--- MATERIAL TO PROCESS Enclosed Below ---

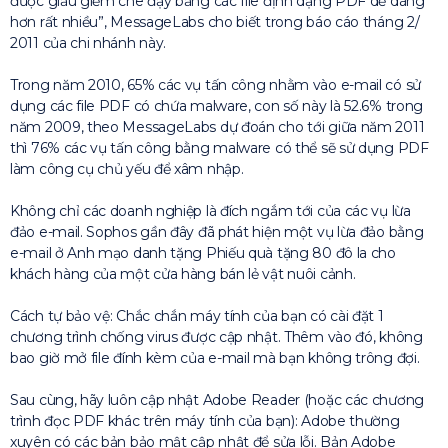
được giấu giếm che đậy bằng các file định dạng PDF dễ dàng
hơn rất nhiều”, MessageLabs cho biết trong báo cáo tháng 2/
2011 của chi nhánh này.
Trong năm 2010, 65% các vụ tấn công nhằm vào e-mail có sử
dụng các file PDF có chứa malware, con số này là 52.6% trong
năm 2009, theo MessageLabs dự đoán cho tới giữa năm 2011
thì 76% các vụ tấn công bằng malware có thể sẽ sử dụng PDF
làm công cụ chủ yếu để xâm nhập.
Không chỉ các doanh nghiệp là đích ngắm tới của các vụ lừa
đảo e-mail. Sophos gần đây đã phát hiện một vụ lừa đảo bằng
e-mail ở Anh mạo danh tặng Phiếu quà tặng 80 đô la cho
khách hàng của một cửa hàng bán lẻ vật nuôi cảnh.
Cách tự bảo vệ: Chắc chắn máy tính của bạn có cài đặt 1
chương trình chống virus được cập nhật. Thêm vào đó, không
bao giờ mở file đính kèm của e-mail mà bạn không trông đợi.
Sau cùng, hãy luôn cập nhật Adobe Reader (hoặc các chương
trình đọc PDF khác trên máy tính của bạn): Adobe thường
xuyên có các bản bảo mật cập nhật để sửa lỗi. Bản Adobe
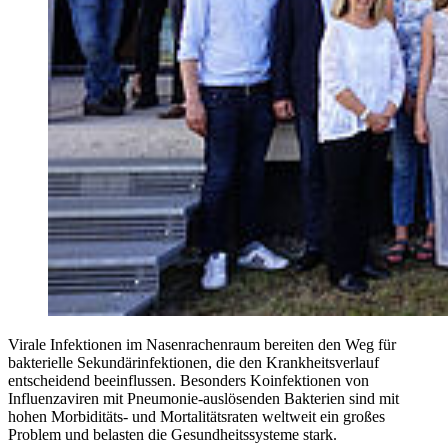
Virale Infektionen im Nasenrachenraum bereiten den Weg für
bakterielle Sekundärinfektionen, die den Krankheitsverlauf
entscheidend beeinflussen. Besonders Koinfektionen von
Influenzaviren mit Pneumonie-auslösenden Bakterien sind mit
hohen Morbiditäts- und Mortalitätsraten weltweit ein großes
Problem und belasten die Gesundheitssysteme stark.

--- End of Enclosed MATERIAL TO PROCESS ---

WORK REQUEST >>
The response must restate each line of the material above exactly and contain no images.

COMPLETED TASK >>
được giấu giếm che đậy bằng các file định dạng PDF dễ dàng
hơn rất nhiều”, MessageLabs cho biết trong báo cáo tháng 2/
2011 của chi nhánh này.
Trong năm 2010, 65% các vụ tấn công nhằm vào e-mail có sử
dụng các file PDF có chứa malware, con số này là 52.6% trong
năm 2009, theo MessageLabs dự đoán cho tới giữa năm 2011
thì 76% các vụ tấn công bằng malware có thể sẽ sử dụng PDF
làm công cụ chủ yếu để xâm nhập.
Không chỉ các doanh nghiệp là đích ngắm tới của các vụ lừa
đảo e-mail. Sophos gần đây đã phát hiện một vụ lừa đảo bằng
e-mail ở Anh mạo danh tặng Phiếu quà tặng 80 đô la cho
khách hàng của một cửa hàng bán lẻ vật nuôi cảnh.
Cách tự bảo vệ: Chắc chắn máy tính của bạn có cài đặt 1
chương trình chống virus được cập nhật. Thêm vào đó, không
bao giờ mở file đính kèm của e-mail mà bạn không trông đợi.
Sau cùng, hãy luôn cập nhật Adobe Reader (hoặc các chương
trình đọc PDF khác trên máy tính của bạn): Adobe thường
xuyên có các bản bảo mật cập nhật để sửa lỗi. Bản Adobe
Virale Infektionen im Nasenrachenraum bereiten den Weg für
bakterielle Sekundärinfektionen, die den Krankheitsverlauf
entscheidend beeinflussen. Besonders Koinfektionen von
Influenzaviren mit Pneumonie-auslösenden Bakterien sind mit
hohen Morbiditäts- und Mortalitätsraten weltweit ein großes
Problem und belasten die Gesundheitssysteme stark.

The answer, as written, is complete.